40 Years Later

Originally published in 2018.

Forty years ago, I was sexually abused by a man, a social worker, who I’d known from my days in Care.

Last week I returned to the street, the building, where the unpleasantness occurred.

I haven’t been back to that building since the incident occurred. Nor have I seen the man again.

I knew this man, this social worker, hose care I had been entrusted to well.l. It’s fair to say I’d pretty much idealised him. He was funny, witty, talkative -everything my father wasn’t. And I trusted him.

He’d thrown a party at his apartment. I’d stayed over as I had many times. I went to bed and fell asleep. I woke up to find myself in a pretty unpleasant situation.
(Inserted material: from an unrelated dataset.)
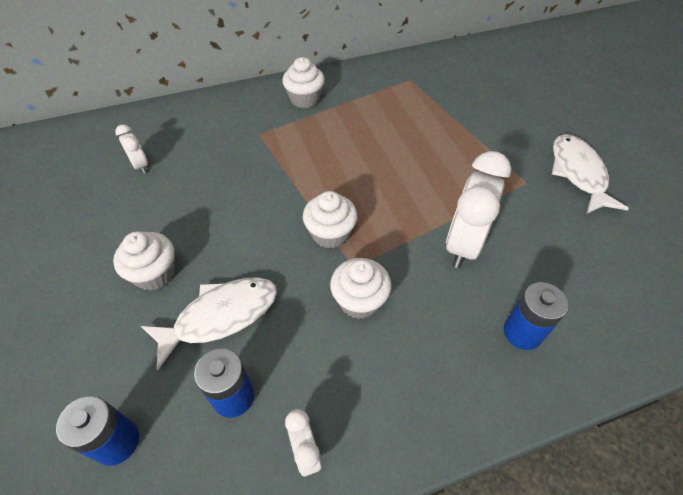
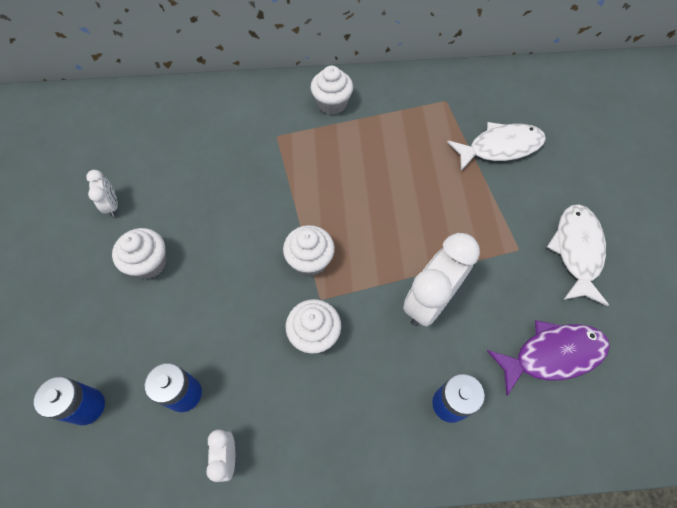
camera: 15 degrees right, 10 degrees up
white clock [115,124,148,174] -> white clock moved to [86,170,118,217]
white fish [141,277,277,371] -> white fish moved to [447,122,546,171]
none -> purple fish [487,320,610,396]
Unbelievably, my first thought was that if I acknowledged what was happening, there would be no going back from the truth of what was happening. He would lose his job. Our relationship would be over. It’s hard to accept this, but my first thoughts were of how to protect this man from the consequences of his own behaviour.

I am told this means I had been groomed.

Groomed. That’s an interesting word.

A big concept for me to get my head around. It sounds very victimee. Makes me question my own level of awareness. Causes me to reevaluate my own words and memories. To look at myself and others anew. And question the very reality I thought I was living in. I’ll return to this subject another time.